ALARA Principle (As Low As Reasonably Achievable): The guiding principle for radiation protection.

Three fundamentals of radiation protection:

  1. Time: Minimise time of exposure.
  2. Distance: Increase distance from source (radiation intensity ∝ 1/distance²).
  3. Shielding: Place absorbing material between source and person.

Nuclear medicine applications:

  • PET Scan (Positron Emission Tomography): Uses F-18 (fluorine-18) labelled glucose. Cancer cells consume more glucose — appear as bright spots.
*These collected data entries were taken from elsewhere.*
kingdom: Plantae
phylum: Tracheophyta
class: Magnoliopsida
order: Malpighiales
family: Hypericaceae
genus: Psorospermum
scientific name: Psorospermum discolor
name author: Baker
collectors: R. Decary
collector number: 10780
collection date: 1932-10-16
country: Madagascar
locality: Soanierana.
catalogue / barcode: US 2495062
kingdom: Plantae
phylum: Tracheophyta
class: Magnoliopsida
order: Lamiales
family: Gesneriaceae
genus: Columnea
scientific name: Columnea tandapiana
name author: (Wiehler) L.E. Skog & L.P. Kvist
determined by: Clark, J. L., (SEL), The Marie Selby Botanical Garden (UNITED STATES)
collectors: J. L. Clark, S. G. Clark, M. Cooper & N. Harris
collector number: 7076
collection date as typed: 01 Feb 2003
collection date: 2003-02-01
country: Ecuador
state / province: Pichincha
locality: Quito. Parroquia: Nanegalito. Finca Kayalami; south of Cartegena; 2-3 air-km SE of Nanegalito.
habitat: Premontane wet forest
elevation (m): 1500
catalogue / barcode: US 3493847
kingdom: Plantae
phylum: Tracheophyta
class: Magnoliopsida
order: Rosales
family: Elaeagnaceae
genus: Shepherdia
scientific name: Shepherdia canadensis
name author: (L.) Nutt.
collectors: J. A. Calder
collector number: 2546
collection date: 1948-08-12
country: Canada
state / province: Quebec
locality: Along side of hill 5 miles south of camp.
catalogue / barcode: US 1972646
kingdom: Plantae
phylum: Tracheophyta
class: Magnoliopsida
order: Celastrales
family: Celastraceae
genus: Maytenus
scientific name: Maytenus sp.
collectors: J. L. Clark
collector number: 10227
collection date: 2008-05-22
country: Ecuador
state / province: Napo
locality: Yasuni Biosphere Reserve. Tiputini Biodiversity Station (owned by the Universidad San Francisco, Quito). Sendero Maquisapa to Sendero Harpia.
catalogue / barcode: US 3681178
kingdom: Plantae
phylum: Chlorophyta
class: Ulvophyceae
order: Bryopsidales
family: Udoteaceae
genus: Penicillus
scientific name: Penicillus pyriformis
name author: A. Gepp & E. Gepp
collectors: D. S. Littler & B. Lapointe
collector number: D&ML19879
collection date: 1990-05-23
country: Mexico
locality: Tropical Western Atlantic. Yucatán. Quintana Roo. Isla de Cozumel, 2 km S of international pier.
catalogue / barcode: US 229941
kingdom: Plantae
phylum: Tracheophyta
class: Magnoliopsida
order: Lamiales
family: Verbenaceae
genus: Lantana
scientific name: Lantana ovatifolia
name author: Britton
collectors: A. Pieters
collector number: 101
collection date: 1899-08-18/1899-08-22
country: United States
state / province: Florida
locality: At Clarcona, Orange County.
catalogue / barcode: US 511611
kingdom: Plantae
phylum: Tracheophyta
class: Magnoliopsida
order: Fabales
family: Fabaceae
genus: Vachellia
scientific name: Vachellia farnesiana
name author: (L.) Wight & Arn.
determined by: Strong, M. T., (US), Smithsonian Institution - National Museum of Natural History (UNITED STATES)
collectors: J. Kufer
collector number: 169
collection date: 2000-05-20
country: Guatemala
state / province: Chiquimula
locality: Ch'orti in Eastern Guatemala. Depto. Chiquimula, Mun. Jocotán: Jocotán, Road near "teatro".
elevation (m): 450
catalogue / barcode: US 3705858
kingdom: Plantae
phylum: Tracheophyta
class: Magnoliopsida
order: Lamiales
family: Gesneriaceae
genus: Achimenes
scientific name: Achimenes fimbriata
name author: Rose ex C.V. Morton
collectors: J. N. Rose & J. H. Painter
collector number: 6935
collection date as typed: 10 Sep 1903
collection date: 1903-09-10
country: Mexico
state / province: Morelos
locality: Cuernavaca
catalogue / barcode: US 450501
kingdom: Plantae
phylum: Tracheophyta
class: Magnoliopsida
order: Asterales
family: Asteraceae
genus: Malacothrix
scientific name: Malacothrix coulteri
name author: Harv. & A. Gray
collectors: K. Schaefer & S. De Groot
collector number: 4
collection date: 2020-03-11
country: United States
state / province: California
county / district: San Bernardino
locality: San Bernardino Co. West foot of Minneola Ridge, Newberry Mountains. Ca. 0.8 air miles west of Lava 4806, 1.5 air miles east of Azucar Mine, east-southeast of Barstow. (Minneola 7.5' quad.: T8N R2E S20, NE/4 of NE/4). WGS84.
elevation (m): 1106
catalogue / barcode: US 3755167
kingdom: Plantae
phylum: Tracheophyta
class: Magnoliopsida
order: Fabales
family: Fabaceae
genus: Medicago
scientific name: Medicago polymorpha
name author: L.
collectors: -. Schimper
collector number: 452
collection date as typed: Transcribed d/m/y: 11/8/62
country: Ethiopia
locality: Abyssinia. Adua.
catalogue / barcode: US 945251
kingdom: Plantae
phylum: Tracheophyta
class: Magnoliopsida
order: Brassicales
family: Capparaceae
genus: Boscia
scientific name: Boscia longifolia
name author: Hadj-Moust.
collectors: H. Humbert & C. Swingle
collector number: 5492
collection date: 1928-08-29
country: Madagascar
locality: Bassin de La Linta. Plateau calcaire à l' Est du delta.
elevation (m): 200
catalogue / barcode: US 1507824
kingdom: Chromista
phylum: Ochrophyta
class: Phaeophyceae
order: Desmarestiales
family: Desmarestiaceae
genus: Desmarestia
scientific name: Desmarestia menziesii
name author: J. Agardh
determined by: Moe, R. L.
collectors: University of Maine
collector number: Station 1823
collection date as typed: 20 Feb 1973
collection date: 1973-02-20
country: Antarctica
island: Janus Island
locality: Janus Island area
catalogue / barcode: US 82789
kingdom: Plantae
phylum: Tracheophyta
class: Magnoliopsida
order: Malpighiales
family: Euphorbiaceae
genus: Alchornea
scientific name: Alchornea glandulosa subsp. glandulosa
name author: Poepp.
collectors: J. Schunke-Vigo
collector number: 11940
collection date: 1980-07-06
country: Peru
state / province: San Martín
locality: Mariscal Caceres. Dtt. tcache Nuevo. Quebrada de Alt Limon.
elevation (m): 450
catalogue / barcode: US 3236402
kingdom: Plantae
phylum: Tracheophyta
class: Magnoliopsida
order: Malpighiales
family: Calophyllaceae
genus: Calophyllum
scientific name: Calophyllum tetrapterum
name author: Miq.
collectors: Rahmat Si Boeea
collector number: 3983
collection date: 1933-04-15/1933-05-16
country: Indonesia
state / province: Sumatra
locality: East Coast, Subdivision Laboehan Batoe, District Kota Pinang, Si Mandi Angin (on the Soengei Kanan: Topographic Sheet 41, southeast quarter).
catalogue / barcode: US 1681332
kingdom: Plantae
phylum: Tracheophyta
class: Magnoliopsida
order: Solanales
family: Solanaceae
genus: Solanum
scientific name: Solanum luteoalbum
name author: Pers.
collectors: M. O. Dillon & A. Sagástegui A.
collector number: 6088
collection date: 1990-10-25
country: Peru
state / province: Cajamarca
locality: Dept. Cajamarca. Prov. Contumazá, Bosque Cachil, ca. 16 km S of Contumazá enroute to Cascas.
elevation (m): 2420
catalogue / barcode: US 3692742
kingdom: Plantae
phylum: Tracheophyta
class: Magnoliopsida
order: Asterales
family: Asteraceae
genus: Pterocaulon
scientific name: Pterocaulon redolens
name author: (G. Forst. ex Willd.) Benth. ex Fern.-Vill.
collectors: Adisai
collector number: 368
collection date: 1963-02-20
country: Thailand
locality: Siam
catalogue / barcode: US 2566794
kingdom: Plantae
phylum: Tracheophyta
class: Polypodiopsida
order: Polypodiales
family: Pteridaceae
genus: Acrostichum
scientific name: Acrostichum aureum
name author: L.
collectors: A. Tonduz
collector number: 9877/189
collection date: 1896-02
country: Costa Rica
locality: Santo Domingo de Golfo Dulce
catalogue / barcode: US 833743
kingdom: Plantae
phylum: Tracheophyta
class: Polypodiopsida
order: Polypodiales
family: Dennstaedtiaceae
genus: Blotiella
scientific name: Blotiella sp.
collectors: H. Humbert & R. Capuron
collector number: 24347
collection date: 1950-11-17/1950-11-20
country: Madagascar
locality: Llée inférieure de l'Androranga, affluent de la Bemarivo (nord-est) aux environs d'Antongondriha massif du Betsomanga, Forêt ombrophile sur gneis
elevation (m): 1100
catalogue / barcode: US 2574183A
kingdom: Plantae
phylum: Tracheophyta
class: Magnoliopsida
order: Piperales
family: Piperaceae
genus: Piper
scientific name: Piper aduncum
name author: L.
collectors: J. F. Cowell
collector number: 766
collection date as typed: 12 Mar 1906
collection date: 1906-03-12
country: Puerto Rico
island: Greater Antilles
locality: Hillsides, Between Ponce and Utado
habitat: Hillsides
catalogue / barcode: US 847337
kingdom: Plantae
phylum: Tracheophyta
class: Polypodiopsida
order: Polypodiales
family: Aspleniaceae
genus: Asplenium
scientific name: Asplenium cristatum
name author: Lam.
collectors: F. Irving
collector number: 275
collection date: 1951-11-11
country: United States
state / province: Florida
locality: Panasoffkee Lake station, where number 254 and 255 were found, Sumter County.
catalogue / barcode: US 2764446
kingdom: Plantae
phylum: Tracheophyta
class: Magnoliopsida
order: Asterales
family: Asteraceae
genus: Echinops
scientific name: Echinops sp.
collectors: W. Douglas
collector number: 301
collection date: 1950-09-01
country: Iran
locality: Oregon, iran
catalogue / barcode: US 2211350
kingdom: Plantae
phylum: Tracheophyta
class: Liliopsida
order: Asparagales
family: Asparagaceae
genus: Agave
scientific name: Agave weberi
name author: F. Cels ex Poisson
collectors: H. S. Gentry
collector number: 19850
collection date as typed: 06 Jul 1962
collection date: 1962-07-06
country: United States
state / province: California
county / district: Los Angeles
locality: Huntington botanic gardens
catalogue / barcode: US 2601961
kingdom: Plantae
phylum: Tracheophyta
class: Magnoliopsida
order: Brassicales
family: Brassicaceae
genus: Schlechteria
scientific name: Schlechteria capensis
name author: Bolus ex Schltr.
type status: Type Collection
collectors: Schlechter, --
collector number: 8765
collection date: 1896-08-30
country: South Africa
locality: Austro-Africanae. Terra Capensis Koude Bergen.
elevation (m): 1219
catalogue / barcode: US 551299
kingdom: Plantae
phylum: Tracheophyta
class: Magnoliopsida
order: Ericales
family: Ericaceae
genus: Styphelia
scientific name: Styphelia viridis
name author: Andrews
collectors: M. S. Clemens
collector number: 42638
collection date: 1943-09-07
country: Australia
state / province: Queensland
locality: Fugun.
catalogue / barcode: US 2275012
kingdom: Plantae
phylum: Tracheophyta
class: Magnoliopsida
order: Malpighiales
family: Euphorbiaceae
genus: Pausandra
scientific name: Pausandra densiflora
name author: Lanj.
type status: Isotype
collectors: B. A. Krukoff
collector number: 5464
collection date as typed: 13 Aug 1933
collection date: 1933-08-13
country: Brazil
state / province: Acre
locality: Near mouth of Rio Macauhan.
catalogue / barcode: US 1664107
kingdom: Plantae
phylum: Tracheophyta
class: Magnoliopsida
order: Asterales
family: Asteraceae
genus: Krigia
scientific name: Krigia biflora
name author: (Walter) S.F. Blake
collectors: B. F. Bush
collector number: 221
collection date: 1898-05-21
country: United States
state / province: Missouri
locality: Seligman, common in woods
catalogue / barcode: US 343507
Detects cancer, heart disease, brain disorders.
  • SPECT (Single Photon Emission CT): Uses Tc-99m (technetium-99m, half-life 6 hours) for bone scans, cardiac imaging.
  • Cancer Radiotherapy: Cobalt-60 external beam therapy; Iridium-192 for brachytherapy.

India's Nuclear Programme

India has 22 operational nuclear reactors (capacity ~6,780 MW electric as of 2025) at Tarapur, Rawatbhata, Kalpakkam, Narora, Kakrapar, and Kaiga.

RAPS in Rajasthan (near Kota, on Chambal river) has 6 units with total capacity ~1,180 MWe.